We got our first taste of angling last summer, and we’re hooked — pardon the pun. Unfortunately, we were not able to actually do any fly fishing since that first lesson, in which the trout escaped unscathed. Thus, we know little more than we did on the last trip, though with Joey’s expert guidance we are soon standing in the stream with our hip waders, casting a nymph lure that dangles about 10 inches below the surface. A surface fly serves as a bobbin, bouncing along the current.

Joey separates us to avoid possible injury from an errant cast. I begin casting upstream, trying to remember to keep my wrist straight and aim the tip of the rod where I want the fly to land, keeping my eye on the surface fly. “Jerk up fast if that fly goes under so you hook the trout,” he says. A few minutes later, the fly dives below and I tug upward. For a moment, a trout is sampling the nymph, but the hook doesn’t set. Another one that got away.

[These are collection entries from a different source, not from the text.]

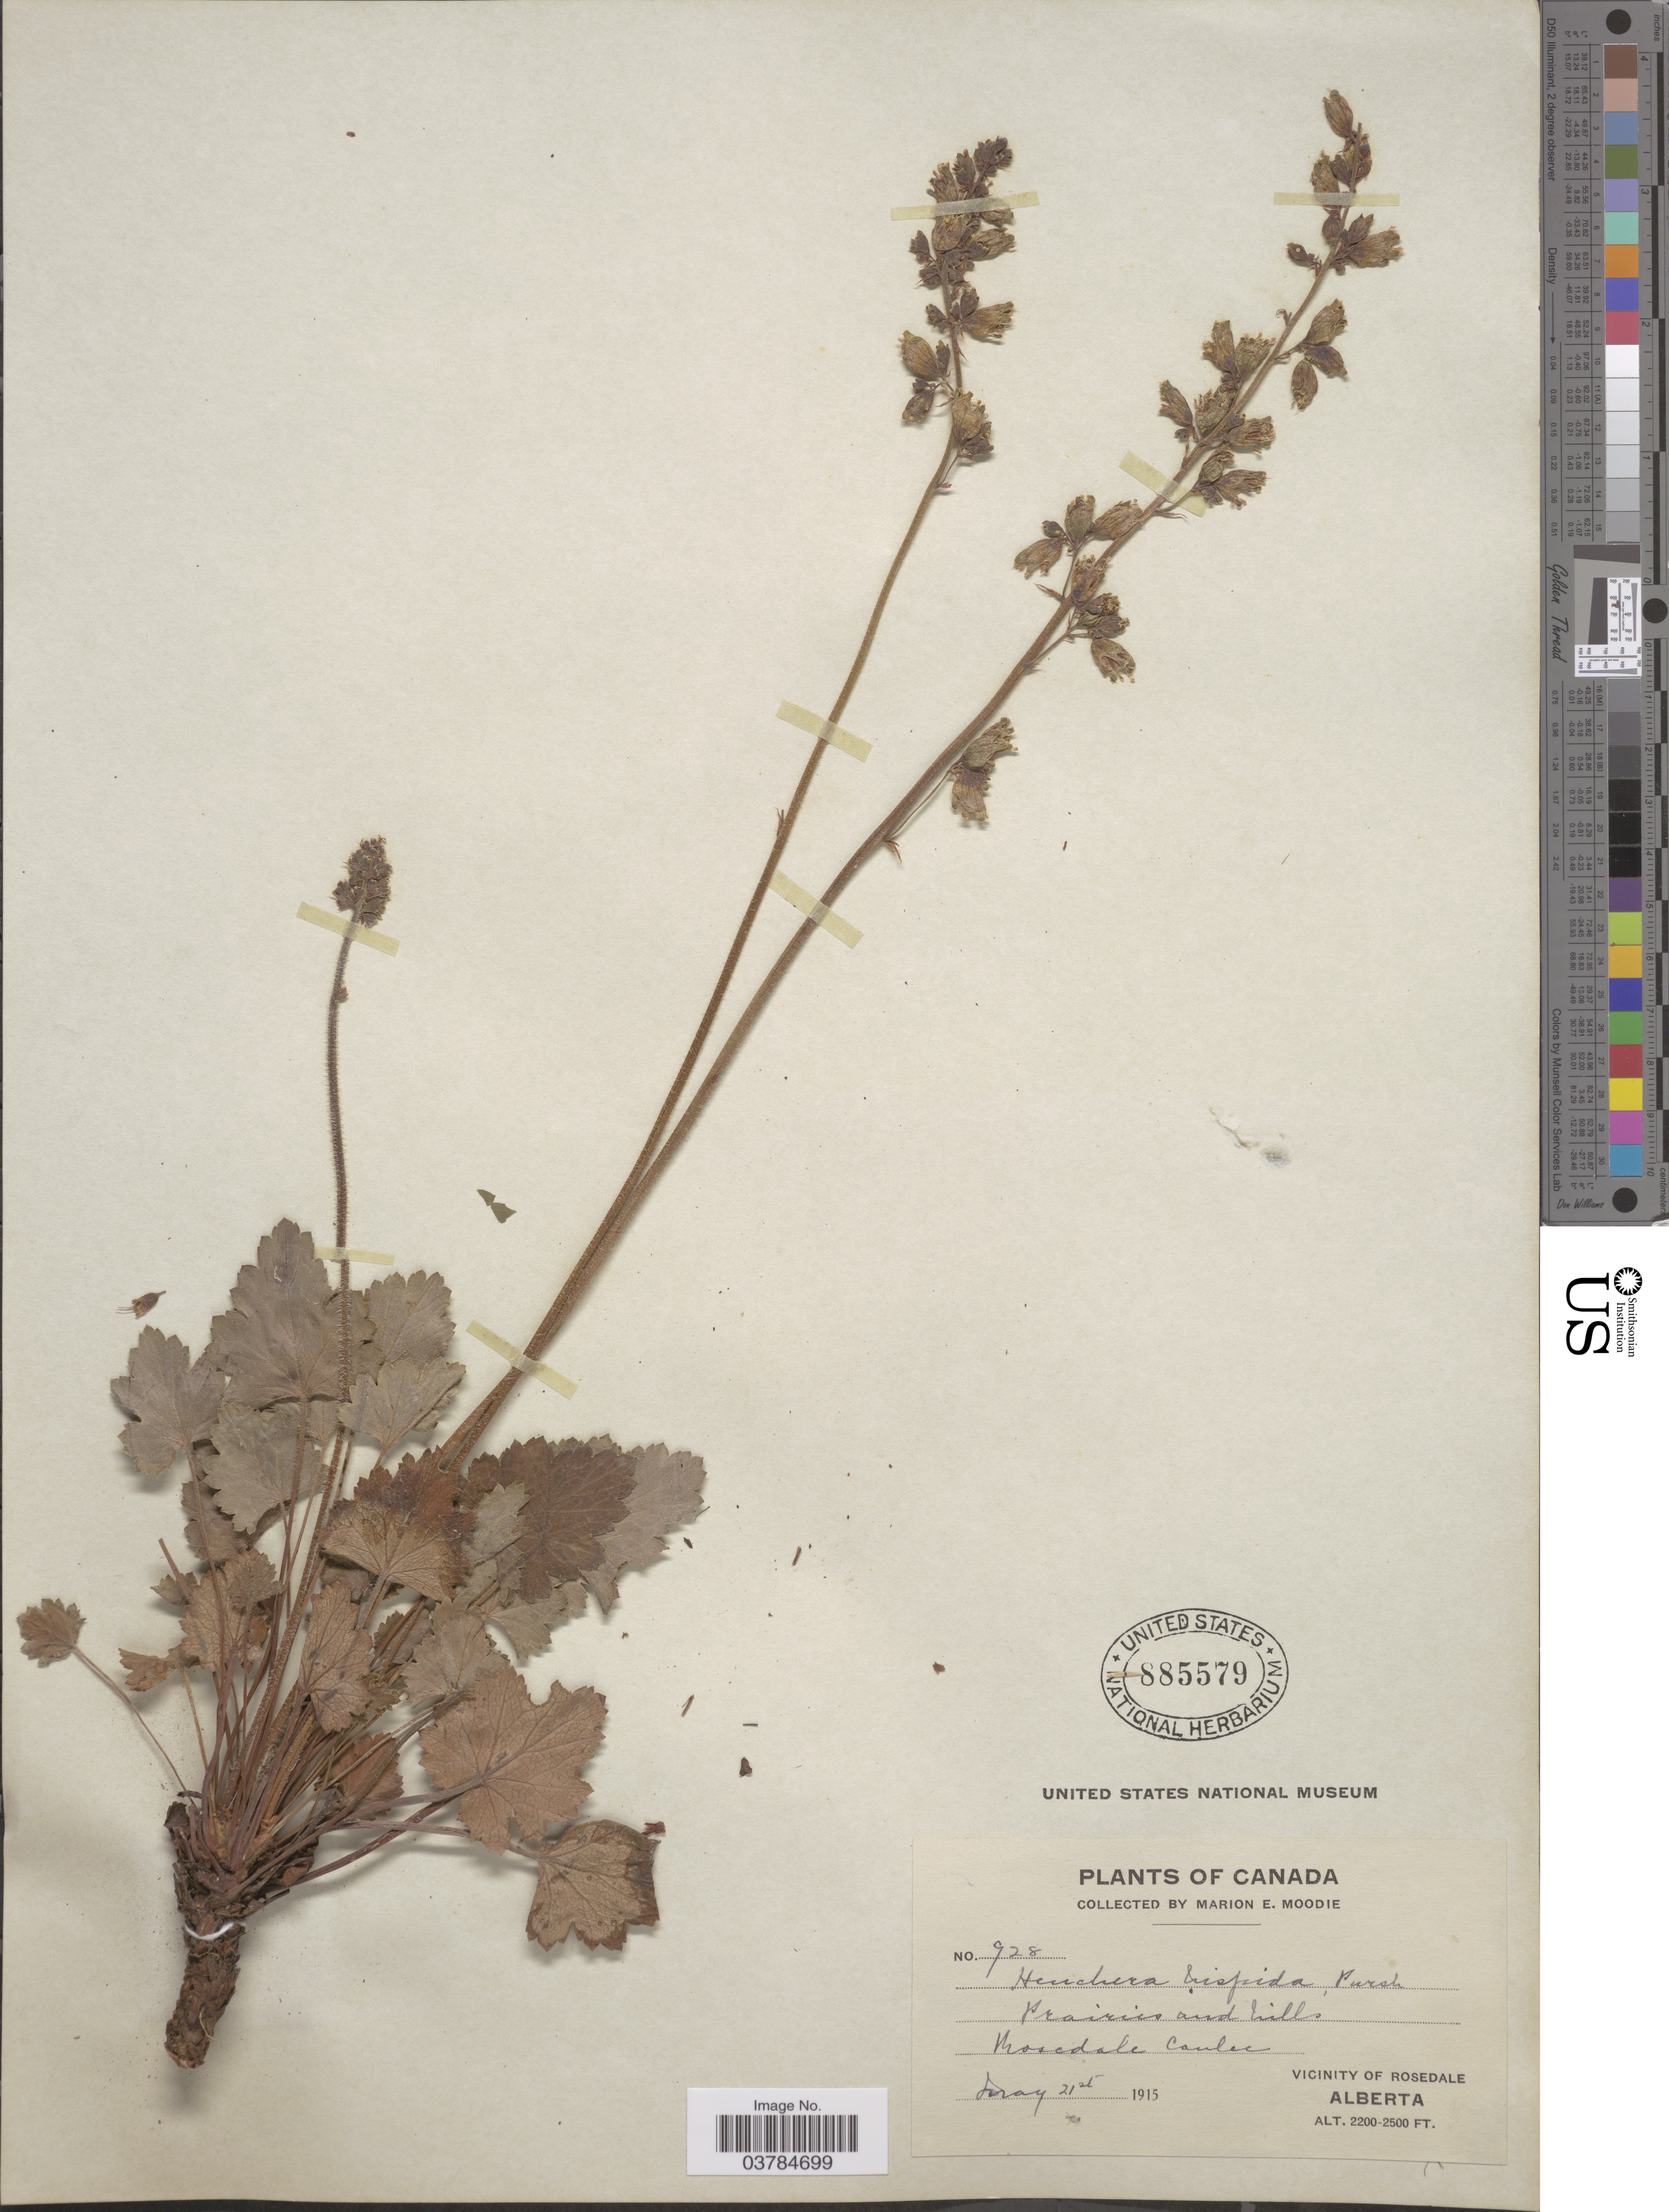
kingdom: Plantae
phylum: Tracheophyta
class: Magnoliopsida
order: Saxifragales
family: Saxifragaceae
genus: Heuchera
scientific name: Heuchera hispida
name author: Pursh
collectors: M. E. Moodie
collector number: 928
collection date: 1915-05-21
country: Canada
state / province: Alberta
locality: Vicinity of Rosedale.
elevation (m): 671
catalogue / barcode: US 885579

My BMC and I have consistently told ourselves we don’t care if we actually catch a fish. This is only partially true. Sure, it is so lovely and peaceful out here that I would be content to stand and cast for hours with no result. But deep inside, I actually want to catch something, if only briefly. We’re on the catch-and-release plan today. Dinner will not be provided by our bounty but by judicious use of my American Express card once we’re back in Taos.

I feel a tug on the line and swiftly pull the rod up. Out comes a rather indignant cutthroat trout. “I got one!” I yelled to my BMC and Joey. They are about 50 feet away and wave in congratulation. I ponder how to take a selfie with the cellphone, holding the cutthroat — which was 10 inches long at most — while standing in a rather stiff current up to my thighs and keeping my balance on the slippery, rocky bottom. This could be tricky.

While I’m trying to decide how to create photographic proof of my first trout, the cutthroat decides it has had enough of this foolishness and escapes the hook. No matter; I have witnesses.

Not long after, my BMC shouts that she has caught a fish. She was standing at the bank at the time and has managed to get the fish to land. I put my rod on the bank and start wading upstream toward her, cellphone in hand. The fish leaps out of her hands and flops around. My BMC retrieves the fish as I start snapping photos with the phone. Her cutthroat is quickly losing energy, so my BMC returns the fellow to the water. At first, it appears to just be floating but eventually finds its bearing and swims past me.

Joey gently suggests the next time we land a trout, that we hold it in the water. Seems like good advice, but the trout have caught on to these rank amateurs and avoid our attempts to repeat our success.

That is fine with us. We each caught a trout, albeit briefly. It is a beautiful day in northern New Mexico.